My daughter is a high school junior and attends a large public high school. She is a good student but I'm worried that with only two guidance counselors for the whole school, she won't get the help she needs applying to college. How can I help her?

You have asked a great question at a perfect time! Junior year is one of the most hectic years of high school and there is a lot of planning and major test taking to attend to. If she hasn’t already started looking, get a good updated college guide to get a feel for different types of schools. If you're planning any family vacations, try to fit in a college visit or two within the area. The more schools she looks at, the more comparisons between programs she'll be able to make. If she can't visit in person, look at schools’ websites together and view the online campus tours (the next best thing to being there). Also, help her navigate the school choices available to her by looking through descriptions of previously accepted students and their grades, test scores and class rank. This will help her determine which schools are a reach, easy to get into, or right on target for her ability. Get a two year planning calendar that will take you right into her senior year and have her begin marking important test and application dates.

On her calendar be sure she enters the SAT and subject area tests she may want to take, as well as ACT dates. It's a good idea to encourage her to take these tests more than once as most colleges will accept her highest scores (or subject area scores within a test). I'd suggest taking these tests once in her junior year and again at the very beginning of senior year. If she needs extra help she'll have the summer in between tests to take a course, get a tutor or just purchase or borrow study guides. This SAT guide covers everything she'll need to know.

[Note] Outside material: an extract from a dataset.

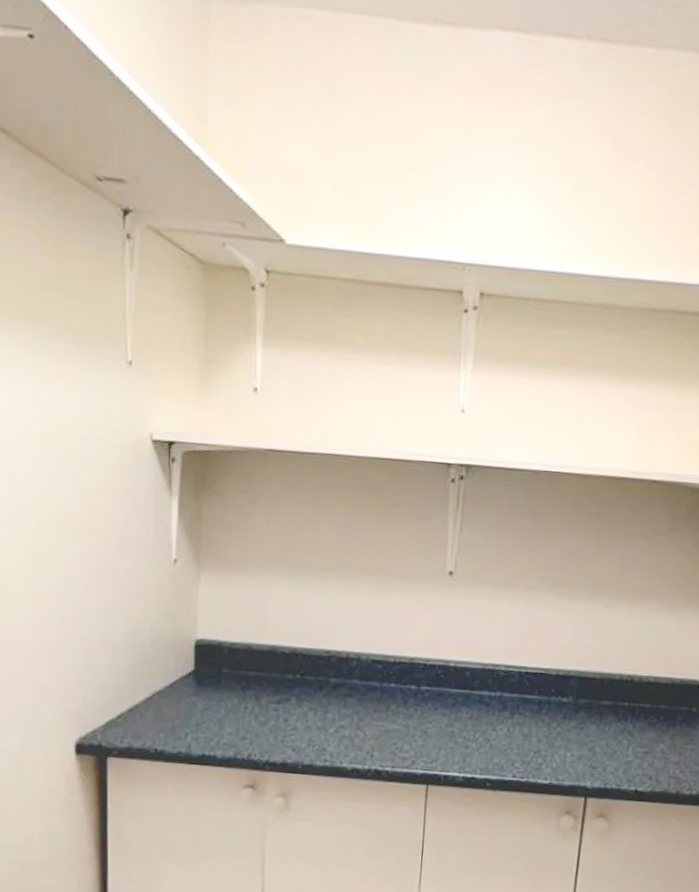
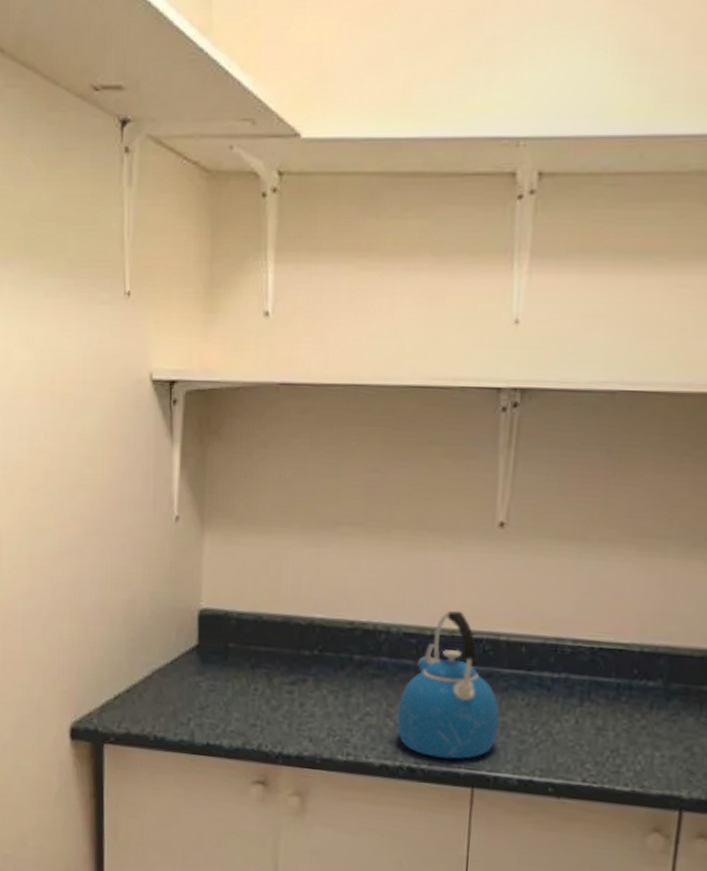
kettle: none [366,642,449,762] -> present [396,610,500,759]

Check out more advice on helping your child study for the SAT

Help her create folders on the colleges that interest her and help her create a requirement’s checklist for each college. As she completes the various application requirements she can check them off. She should also add all the dates and requirements of individual college requirements to her master calendar as an additional safeguard so as to avoid missing crucial deadlines or requirements. Finally, make sure she spends the summer before senior year writing and perfecting three good essays to submit to colleges (make sure she gets ideas and resources from her school counselor in her junior year). Senior year is so busy with classes, events and applications that there won't be time to write really well thought out essays. After visiting different types of schools she should have a feel for the type of applicant that stands out and is accepted there. A variety of essays will give her more of an edge in showing various faces of her personality to different admissions committees that may be looking for different traits.